The earliest stages of MSA pathogenesis are currently unknown but are likely to involve a relocation of p25α (tubulin polymerization promoting protein/TPPP), an oligodendroglia-specific phosphoprotein and important stabilizer of microtubules and myelin integrity [16], from the myelin sheaths into the oligodendroglial soma preceding the αSyn aggregation. This is followed by oligodendrocyte swelling and abnormal uptake or overexpression of αSyn, which undergoes formation of insoluble oligomers, followed by formation of GCIs [17]. This is associated with a significant decrease of p25α in oligodendroglia containing αSyn-positive GCIs, implying that mitochondrial dysfunction can lead to secondary p25α relocation [18]. Dysregulation of the specialized lipid metabolism involved in myelin synthesis is associated with these changes [19]. The formation of GCIs interferes with oligodendroglial and neuronal trophic support leading to functional disorder and eventually death of these cells, and also initiates neuroinflammation by activation of quiescent microglia [4]. Release of misfolded αSyn into the extracellular space may be taken up by neighbouring neurons to form neuronal cytoplasmic inclusions (NCIs). It is suggested to spread in a "prion-like" form to other functionally connected neuronal networks [20], resulting in a system-like pattern of neurodegeneration that is typical of MSA. Recent postmortem studies expanded the spectrum of neuronal pathology in MSA, describing increased frequencies of NIs. Both NIs and Lewy bodies occur across a wide spectrum of brain regions, not only in canonical disease-associated regions (striatum, substantia nigra), but also in many other regions, suggesting a hierarchy of region-specific susceptibility [21]. Disease duration is significantly correlated with the severity of neurodegeneration, suggesting that the progression of αSyn pathology is time-dependent [4,22]. However, according to these new data, the appearance of NIs appears earlier than previously thought. A correlation between neuronal pathology and both GCIs and NIs in the most severely affected brain regions suggesting a link between these phenomena has been reported [22], although the mechanisms underlying this remain to be elucidated.
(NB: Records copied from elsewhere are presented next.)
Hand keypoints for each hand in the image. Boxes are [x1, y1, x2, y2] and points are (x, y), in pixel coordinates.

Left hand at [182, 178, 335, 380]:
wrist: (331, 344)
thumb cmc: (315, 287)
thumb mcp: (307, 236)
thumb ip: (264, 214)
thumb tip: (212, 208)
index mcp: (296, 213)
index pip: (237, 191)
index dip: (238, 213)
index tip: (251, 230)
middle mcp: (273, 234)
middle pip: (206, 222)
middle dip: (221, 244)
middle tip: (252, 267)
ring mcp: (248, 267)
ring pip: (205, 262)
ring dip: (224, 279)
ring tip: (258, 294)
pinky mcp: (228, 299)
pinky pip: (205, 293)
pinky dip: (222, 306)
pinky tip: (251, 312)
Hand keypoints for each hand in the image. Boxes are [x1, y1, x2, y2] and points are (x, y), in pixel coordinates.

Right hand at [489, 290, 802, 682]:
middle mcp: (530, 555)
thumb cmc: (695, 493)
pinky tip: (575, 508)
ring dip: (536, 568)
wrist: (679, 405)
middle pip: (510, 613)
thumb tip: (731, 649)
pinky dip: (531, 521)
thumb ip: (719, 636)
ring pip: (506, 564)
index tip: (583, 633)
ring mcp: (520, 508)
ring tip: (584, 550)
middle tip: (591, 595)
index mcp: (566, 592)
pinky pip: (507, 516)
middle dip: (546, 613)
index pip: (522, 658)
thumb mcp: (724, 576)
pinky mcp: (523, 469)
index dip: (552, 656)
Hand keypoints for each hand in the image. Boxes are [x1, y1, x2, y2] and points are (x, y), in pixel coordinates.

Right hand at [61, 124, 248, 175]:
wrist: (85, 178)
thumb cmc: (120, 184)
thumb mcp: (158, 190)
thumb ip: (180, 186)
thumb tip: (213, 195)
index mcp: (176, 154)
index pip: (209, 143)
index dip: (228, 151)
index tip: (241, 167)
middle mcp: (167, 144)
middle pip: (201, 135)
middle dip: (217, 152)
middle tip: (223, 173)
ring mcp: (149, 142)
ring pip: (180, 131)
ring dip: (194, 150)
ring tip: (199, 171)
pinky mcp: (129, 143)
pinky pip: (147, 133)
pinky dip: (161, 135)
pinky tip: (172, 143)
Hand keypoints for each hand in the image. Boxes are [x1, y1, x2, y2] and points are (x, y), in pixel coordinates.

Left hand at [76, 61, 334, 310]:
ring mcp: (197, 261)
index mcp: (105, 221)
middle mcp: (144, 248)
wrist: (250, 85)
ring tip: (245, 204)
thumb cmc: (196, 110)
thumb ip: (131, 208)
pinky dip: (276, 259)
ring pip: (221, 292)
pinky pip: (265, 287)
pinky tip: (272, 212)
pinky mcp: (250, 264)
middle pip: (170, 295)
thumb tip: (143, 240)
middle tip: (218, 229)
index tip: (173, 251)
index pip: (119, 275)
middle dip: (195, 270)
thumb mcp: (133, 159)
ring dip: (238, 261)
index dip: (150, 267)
In conclusion, the pathogenesis of MSA currently remains unknown. The disease has been viewed as a primary gliopathy-synucleinopathy with neuronal pathology developing secondarily through mechanisms via the oligo-myelin-axon-neuron complex [9]. Other authors have proposed that neuronal and glial inclusions may interact synergistically in the neurodegenerative process through unidentified mechanisms [23], disease progression resulting from the simultaneous degeneration of glia and myelin, due to GCIs, and aggregation of αSyn within neurons. Another possibility is that MSA is a primary neuronal disease and that the formation of GCIs results from secondary accumulation of pathologic αSyn that is neuronal in origin [24]. The influence of GCIs on the formation of NIs is unclear. Nonetheless, the burden neuronal pathology appears to increase multifocally as an effect of disease duration associated with increasing overall αSyn burden [25]. Recent findings support the concept that neuronal pathology is an important if not primary component of MSA pathogenesis, which does not exclude the possibility of its acceleration by accumulation of αSyn in glia as GCIs [9,23]. Further research on the basic pathogenic mechanisms, the interplay of the disease process with various pathobiological and molecular changes, and the nature of possible genetic and environmental triggers that unmask its pathogenesis will be needed to develop optimal animal models, and to clarify the relations between the development of pathomorphology and clinical manifestations as a basis for early diagnosis and a disease-modifying treatment of this hitherto incurable devastating disorder [26].


The study was supported by the Society for Support of Research in Experimental Neurology, Vienna, Austria. The author thanks Erich Mitter-Ferstl, PhD, for secretarial work.